Five Ways Crop Diversity Delivered in 2025

24 June 2026
At the Crop Trust, we invest in crop diversity. But what does that mean, exactly?
In 2025, it meant securing thousands of seed samples for the future, supporting new climate-resilient crop varieties, helping farmers access healthier planting material and strengthening the systems that keep crop diversity alive and available worldwide.
From the Svalbard Global Seed Vault in the Arctic to farmers’ fields in Africa, Asia and Latin America, the Crop Trust and our partners worked to ensure crop diversity is secure and serves people and food systems.
Below are five examples from the Crop Trust Annual Report 2025. You can discover more stories, partnerships and successes from the last year in the full report.

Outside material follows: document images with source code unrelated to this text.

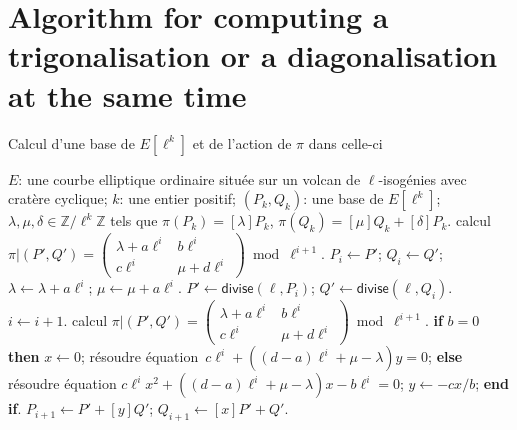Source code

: \documentclass[10pt,a4paper]{book}
\theoremstyle{plain}
\theoremstyle{definition}
\theoremstyle{definition}
\theoremstyle{definition}
\theoremstyle{definition}
\theoremstyle{remark}
\theoremstyle{remark}
\theoremstyle{definition}
\begin{document}
\section{Algorithm for computing a trigonalisation or a diagonalisation at the same time}
\begin{algorithm}
\caption{\label{alg:app:bas:fro}Calcul d'une base de $E[\ell^k]$ et de l'action de $\pi$ dans celle-ci}
\begin{algorithmic}[1]
\REQUIRE $E$: une courbe elliptique ordinaire située sur un volcan de $\ell$-isogénies avec cratère cyclique;
$k$: une entier positif;
\ENSURE $(P_k, Q_k )$: une base de $E[\ell^k]$;
$\lambda, \mu, \delta \in \mathbb{Z}/\ell^k \mathbb{Z}$
tels que $\pi(P_k)= [\lambda] P_k$, $ \pi(Q_k)= [\mu] Q_k + [\delta] P_k$.
\STATE calcul $\pi|(P',Q')=\left( \begin{smallmatrix}
\lambda + a\ell^{i} & b\ell^{i}\\
c\ell^{i} & \mu + d\ell^{i} \end{smallmatrix} \right) \bmod {\ell^{i+1}}.$
\STATE $P_i \leftarrow P'$; $Q_i \leftarrow Q'$; $\lambda \leftarrow \lambda+a \ell^i$; $\mu \leftarrow \mu +a \ell^i$.
\STATE\label{alg:fin:identical:divide}
  $P' \leftarrow \mathsf{divise}(\ell, P_{i})$; $Q' \leftarrow \mathsf{divise} (\ell, Q_{i})$.
\STATE $i \leftarrow i+1$.
\STATE calcul $\pi|(P',Q')=\left( \begin{smallmatrix}
\lambda + a\ell^{i} & b\ell^{i}\\
c\ell^{i} & \mu + d\ell^{i} \end{smallmatrix} \right) \bmod {\ell^{i+1}}.$
\ENDWHILE 
{}
\STATE\label{alg:app:diagonal:solve1}
  \textbf{if} $b = 0$ \textbf{then} $x \leftarrow 0$;
  résoudre équation~$c \ell^{i} + ((d-a) \ell^{i} + \mu-\lambda) y = 0$;
\STATE\label{alg:app:diagonal:solve2}
  \textbf{else} résoudre équation
  $c \ell^{i} x^2 + ((d-a) \ell^{i}+ \mu-\lambda) x - b \ell^{i} = 0$;
  $y \leftarrow -cx/b$; \textbf{end if}.
\STATE\label{alg:app:diagonal:upd-P}
  $P_{i+1} \leftarrow P' + [y] Q'$; $Q_{i+1} \leftarrow [x] P' + Q'$.

\end{algorithmic}
\end{algorithm}
\end{document}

1. More than 46,000 seed samples were secured in the Svalbard Global Seed Vault
In 2025, genebanks around the world deposited more than 46,000 seed samples into the Svalbard Global Seed Vault, bringing the total number of seed samples conserved to more than 1.37 million.
These deposits included rice from Vietnam, traditional African vegetables from Tanzania and first-time deposits from institutions safeguarding important national collections. Behind every deposit lie years of work regenerating, documenting and preparing seeds for long-term safety duplication.
At a time of growing climate and geopolitical uncertainty, these deposits strengthen one of the world’s most important systems for protecting the future of food.
BOLD partners closing visit to the Svalbard Global Seed Vault, 24-26 February 2025. Photo: Michael Major for Crop Trust
2. Farmers in Madagascar and Zambia gained access to healthier sweetpotato planting material
In Madagascar and Zambia, more than 100,000 clean, disease-free sweetpotato vines were distributed to 355 farmers through a Crop Trust-led project funded by the Darwin Initiative.
The project collected more than 300 traditional sweetpotato varieties and secured many of them through cryopreservation at the International Potato Center in Peru. But conservation was only part of the story. The project also returned cleaned planting material back to farming communities, helping improve harvests, incomes and food security.
This work demonstrates how conserving crop diversity can create immediate benefits for farmers while protecting options for the future.
Farmer overlooking his sweetpotato patch, Madagascar Photo: Crop Trust
3. Opportunity crops gained momentum across Africa, Asia and Latin America
Across seven countries, more than 250 stakeholders came together to identify opportunity crops with strong potential for nutrition, resilience and livelihoods.
Countries prioritized crops deeply connected to local food systems – including fonio in Nigeria, finger millet in Kenya, peach palm in Colombia and minor yams in India.
This engagement marked a major milestone for the Crop Trust’s Power of Diversity Funding Facility, which is helping elevate crops that have long been overlooked by research and investment despite their importance for resilient food systems.
Stakeholders deciding opportunity crops Photo: Crop Trust
4. New crop varieties reached farmers facing drought and disease
Crop diversity is conserved to be used. In 2025, Crop Trust-supported partnerships through the BOLD project helped release new crop varieties adapted to real-world challenges. This included drought- and heat-tolerant alfalfa in Kazakhstan, a new durum wheat variety in Nigeria and a late blight-resistant potato variety for the Andes.
In Morocco, a new durum wheat variety demonstrated yield gains of more than 40 percent under severe drought conditions.
These advances are only possible because plant breeders continue to access the diversity conserved in genebanks worldwide.
Farmer in Safi region examining a durum wheat plot planted on his farm with support from the BOLD Project. Photos: Ahmed Ismaili Crop Trust
5. Vegetable biodiversity gained global momentum
Vegetables often receive far less attention than staple crops, despite their importance for nutrition and resilient diets. In 2025, the Crop Trust and World Vegetable Center launched Vegetables4Life – a new initiative focused on rescuing, conserving and promoting vegetable diversity.
The initiative reflects growing recognition that future food systems must be more diverse, nutritious and resilient – and that crop diversity is not only something to conserve, but something to actively use.
Secretary of the FAO International Plant Treaty for Food and Agriculture Dr. Kent Nnadozie speaking at Crop Diversity Day in Lima, Peru. Photo: Crop Trust
These stories are just a snapshot of what is possible when we invest in crop diversity. Every seed secured, every collection strengthened and every farmer reached helps build a stronger global system of genebanks – one that connects science with agriculture and local action with global impact.
Together with our partners, the Crop Trust is safeguarding and making crop diversity available for use, opening opportunities for innovation, resilience and better nutrition. By strengthening the global genebank system today, we are securing the future of food for generations to come.